The Canadian Patient Safety Institute provides further information in Guidelines for informing the media after an adverse event, available at http://www.patientsafetyinstitute.ca
5 Wu, Albert. "Medical error: the second victim. The doctor who makes the mistake needs help too." British Medical Journal (2000) Vol. 320 p. 726-727.
Litigation and documentation
Although disclosure is the right thing to do, any adverse event can lead to legal action.
The careful documentation of disclosure, related clinical care, and the efforts to emotionally support the patient will help establish later what was done. This is also important in large-scale adverse events, which can lead to class action lawsuits. A class action is a lawsuit brought by a group of plaintiffs with a similar interest in a particular issue in the litigation. (See "Class actions: On the increase?".)
Depending on the circumstances, patients may claim that they were harmed by the mental stress of simply learning about the possibility of potential harm, even if subsequent testing proves negative. While the courts have tended to decline to award damages in respect of such claims, these allegations reinforce the need for appropriate explanation and emotional support for patients during the disclosure process.

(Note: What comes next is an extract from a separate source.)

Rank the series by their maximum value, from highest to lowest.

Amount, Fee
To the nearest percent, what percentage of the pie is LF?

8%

Reviews of large-scale adverse events
Reviews of large-scale adverse events will vary in type and scope.
CMPA members are encouraged to understand the difference between a quality improvement review, which focuses on systems and processes of care, and an accountability review, which focuses on individual providers. Each type of review is different in purpose, procedures, approach to analysis, information protections, and consequences. For more information read the CMPA booklet, Learning from adverse events: Fostering a just culture of safety in Canadian hospitals and healthcare institutions.
Participating in quality improvement reviews of adverse events
- Inquire as to whether the quality improvement committee is properly constituted under the relevant legislation and seek assurances that quality improvement reviews will be conducted in a confidential manner. Fully participate in systems-oriented quality improvement reviews.

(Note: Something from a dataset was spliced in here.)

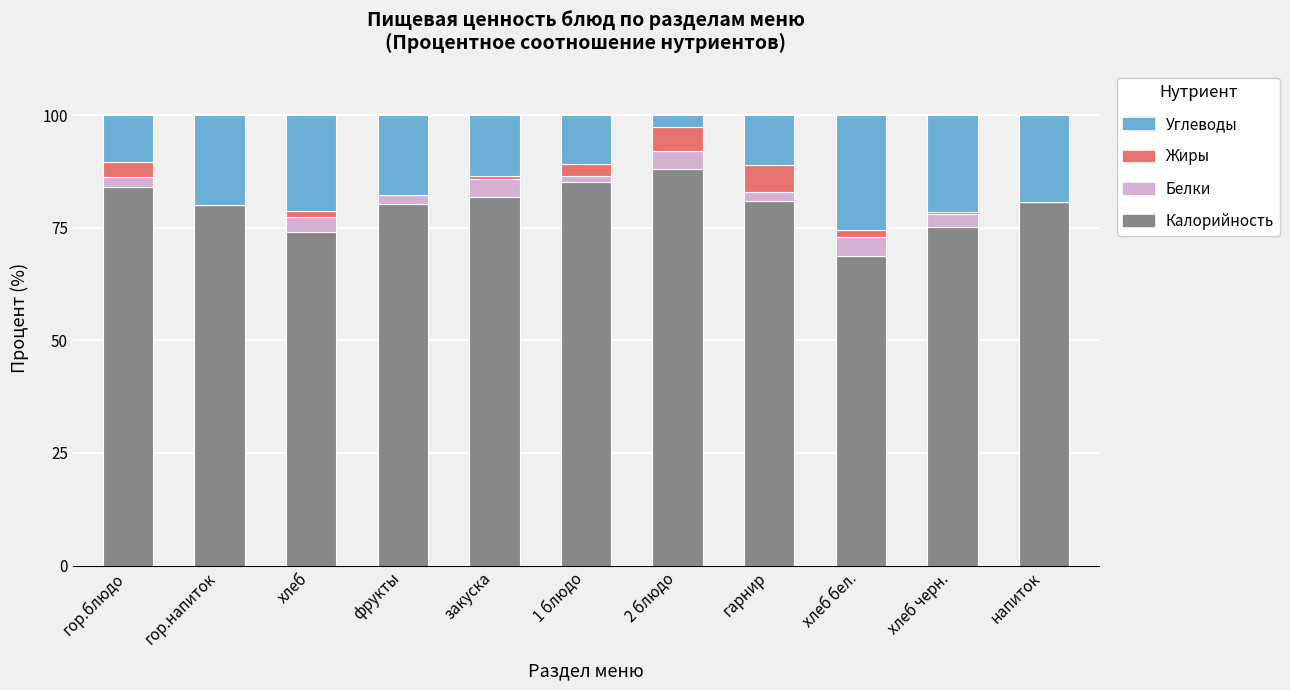

Are the bars grouped side by side (vs. stacked)?

No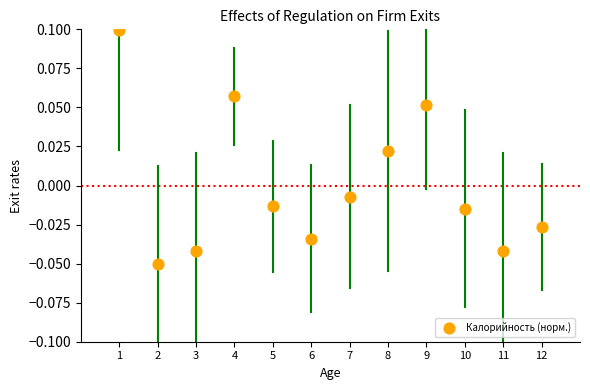

What is the average X value?

6.5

Participating in an accountability review about your professional work
- Participate, as it is generally an obligation to take part.

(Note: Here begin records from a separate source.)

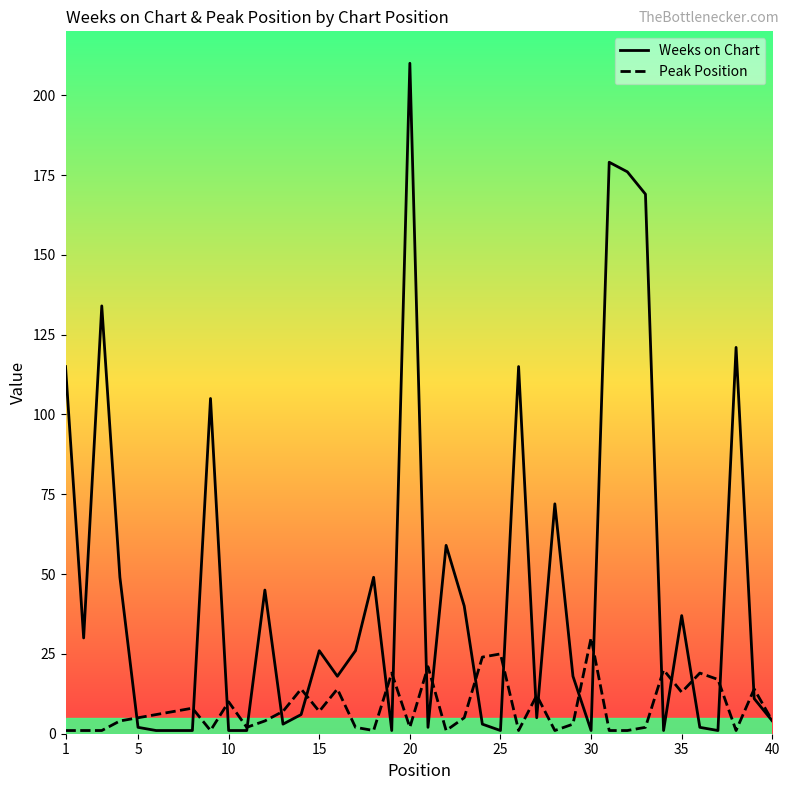

What is the greatest value displayed?

210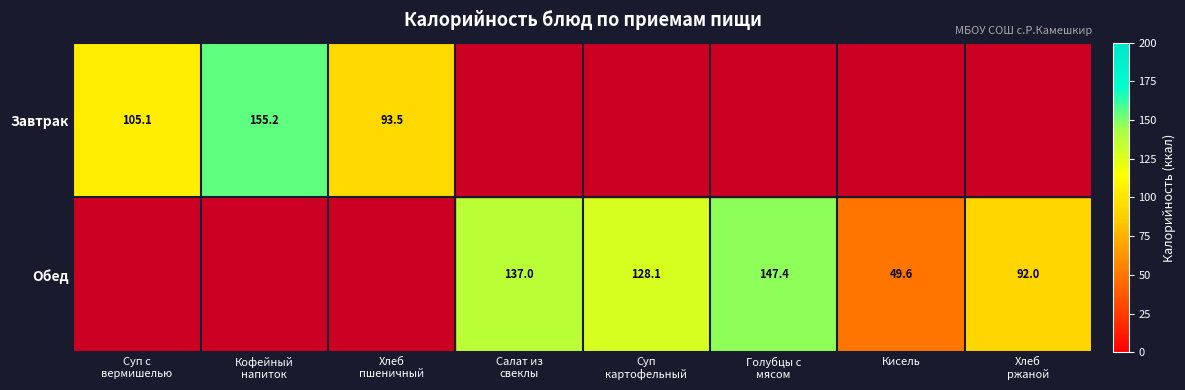

The value of Обед at Кисель is 49.6. True or false?

True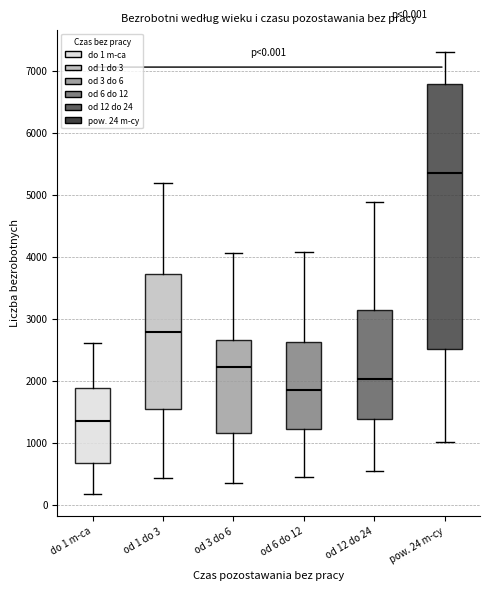

Comparing the boxes themselves (not the whiskers), which one is the tallest?

pow. 24 m-cy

- Remain factual and do not speculate.
Contact the CMPA for advice if...
- You are uncertain how to proceed or are uncomfortable with the process, your role in the process, or the advice being given to patients.
- You are obliged to participate in a quality improvement review structured outside the parameters of the relevant provincial or territorial legislation.
- You are involved in an accountability review about your professional work.
- Your privileges are threatened.
- A coroner or medical examiner is requesting information from a review or a medical regulatory authority (College) disciplinary proceeding in which you are involved.
- You have been threatened with litigation or named in litigation that has already begun.
No matter if one or many patients are involved, patients have clinical, emotional, and information needs following an adverse event or when exposed to the risk of harm. Multi-patient disclosure following a large-scale adverse event can add complexity. Meeting these patients' needs typically requires interdisciplinary planning, collaboration, and commitment of appropriate resources.